Nos dias seguintes, 54 policiais, guardas civis e bombeiros foram assassinados em diversos ataques orquestrados pelo PCC. O estado paulista enfrentou um clima de terror, com delegacias, ônibus e bancos sendo alvos de ações violentas. A população, temerosa, fechou comércios e cancelou aulas, deixando as ruas desertas.
A onda de violência foi desencadeada após a decisão da Secretaria de Segurança de transferir 765 detentos ligados ao PCC para uma penitenciária de segurança máxima. Entre eles estava Marcos Willians Herbas Camacho, o “Marcola”, considerado o principal líder da facção.
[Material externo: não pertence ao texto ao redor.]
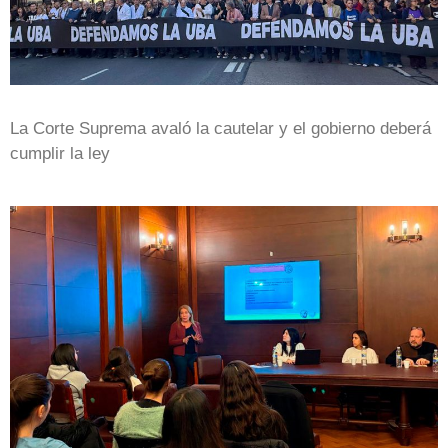
La Corte Suprema avaló la cautelar y el gobierno deberá
cumplir la ley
A medida visava evitar rebeliões, mas provocou uma resposta brutal do PCC, que ordenou um “salve geral”.
No Dia das Mães, 14 de maio, a situação se agravou com a tomada de controle de 67 unidades prisionais por detentos do PCC. O então governador de São Paulo, Claudio Lembo, foi criticado pela falta de ação rápida e transparência diante da crise. A violência só começou a diminuir após negociações com a facção, mediadas por uma advogada ligada ao PCC.
Entre 12 e 21 de maio de 2006, a onda de ataques e as retaliações resultaram em 564 mortes, sendo 59 agentes públicos e 505 civis. A resposta violenta de grupos de extermínio e policiais contra suspeitos de ligação com o PCC intensificou a tragédia, evidenciando a complexidade do conflito entre o crime organizado e o estado.